Wenn einem die Bilder fehlen

Die Nachrichtenwelt, mit all ihren Schlagzeilen, Bilderstrecken und Newstickern, dringt nur selten zu mir durch. Manchmal knoepfe ich mir drei Tage alte Zeitungen vor, manchmal stecke ich meine Nase in das ein oder andere Magazin. Vom Amoklauf in Winnenden habe ich mit zweitaetiger Verzoegerung erfahren. Es ist kein bewusster Medienentzug, keine aufrechte Antihaltung. Eher Zeitmangel und Desinteresse an all den bunt verpackten Horrormeldungen, die einem ins Hirn flattern, wenn man die Tueren sperrangelweit offen stehen laesst. Dieses Mal ist es anders. Der Entzug wird mir dieses Mal aufgezwungen, denn es gibt keine Bilder zur Katastrophe.
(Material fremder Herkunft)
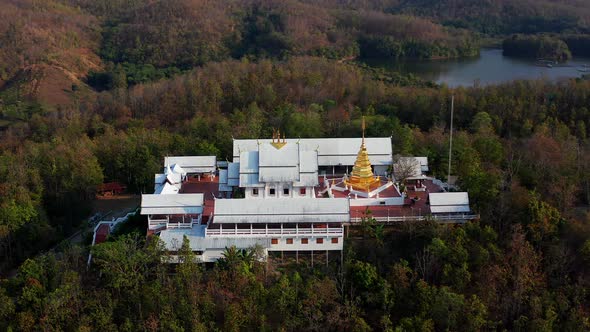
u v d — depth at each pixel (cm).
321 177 13438
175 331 8519
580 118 17400
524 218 10512
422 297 9050
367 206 11694
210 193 12644
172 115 19775
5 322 8962
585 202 12119
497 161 13312
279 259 10462
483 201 11094
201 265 10125
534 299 8962
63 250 10919
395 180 12825
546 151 13500
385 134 15438
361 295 9412
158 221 11119
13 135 19800
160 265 9706
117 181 15012
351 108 18600
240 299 9106
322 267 10131
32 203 12812
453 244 9881
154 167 14125
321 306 9100
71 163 14350
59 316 8856
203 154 14475
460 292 9388
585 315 8994
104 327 8750
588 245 9600
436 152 14138
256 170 11950
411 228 10425
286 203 10688
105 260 9631
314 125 16050
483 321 8675
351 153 13562
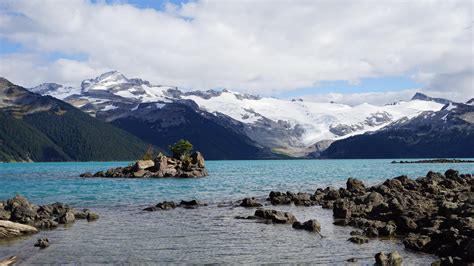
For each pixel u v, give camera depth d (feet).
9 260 114.01
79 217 184.96
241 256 118.32
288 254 119.85
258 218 181.98
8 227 145.28
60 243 134.41
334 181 420.36
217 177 502.79
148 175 502.79
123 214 196.95
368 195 203.51
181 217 187.32
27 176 546.26
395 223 153.38
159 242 135.85
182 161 542.57
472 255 100.48
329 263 110.73
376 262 109.50
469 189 244.63
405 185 255.50
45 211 190.60
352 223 163.12
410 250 122.21
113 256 118.62
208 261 113.80
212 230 155.43
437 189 239.50
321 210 208.13
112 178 490.90
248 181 426.92
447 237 119.34
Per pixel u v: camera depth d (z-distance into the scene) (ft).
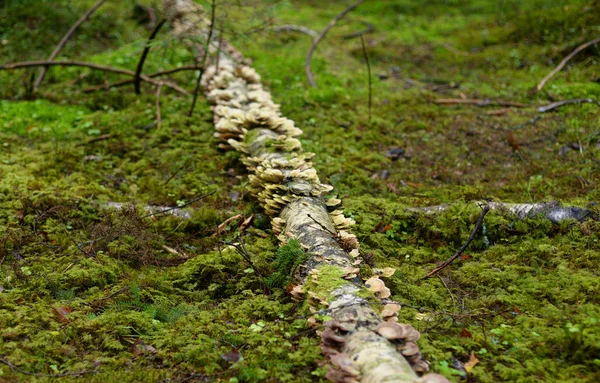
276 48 15.55
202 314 6.88
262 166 8.67
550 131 10.61
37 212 8.37
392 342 6.00
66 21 16.35
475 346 6.44
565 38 14.82
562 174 9.43
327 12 19.25
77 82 12.92
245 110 10.59
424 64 14.82
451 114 11.72
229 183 9.37
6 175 8.96
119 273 7.51
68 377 6.09
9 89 12.15
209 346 6.42
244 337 6.55
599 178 9.18
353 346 5.96
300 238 7.33
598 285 7.00
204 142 10.37
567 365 6.20
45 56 14.40
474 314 6.85
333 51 15.49
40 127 10.62
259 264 7.49
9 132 10.41
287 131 9.59
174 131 10.61
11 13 16.26
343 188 9.12
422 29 17.44
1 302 6.85
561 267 7.33
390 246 8.02
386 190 9.26
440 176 9.66
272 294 7.20
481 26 17.19
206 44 10.42
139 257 7.75
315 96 12.25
Nun ist es ja nicht so, dass wir bei jedem Flugzeugabsturz Bilder von verkohlten Leichen anschauen. Aber Abbildungen von zerstoerten Maschinen reichen meist aus, um sich vorstellen zu koennen, was mit den Menschen passiert ist. Bei der Katastrophe, die sich im Atlantik ereignet hat, standen der Berichterstattung nur Worte zur Verfuegung. Ausser filmtitelaehnlichen Wendungen wie >Verschwunden< oder >Verschluckt< gibt es bisher anscheinend nichts Nennenswertes zu berichten. Die Gier nach Bildern laesst sich nicht durch Worte stillen. Was tun? Dann muessen eben Bilder der Opfern her [vor dem Absturz]. Die BILD zum Beispiel bringt eine Fotostrecke ueber >Die deutsche Familie aus dem Todesjet<. Auch ein paar Semi-prominente und Manager waren an Bord. So muessen grobkoernige Hochzeitsbilder herhalten, um dem was passiert ist, ein Gesicht zu geben. Ich frage mich, wie die Angehoerigen der Opfer mit so einer Situation umgehen. Gehoert die Medienberichterstattung heute nicht zur Bewaeltigung solcher Ungluecke? Was passiert, wenn der >normale< Ablauf gestoert wird?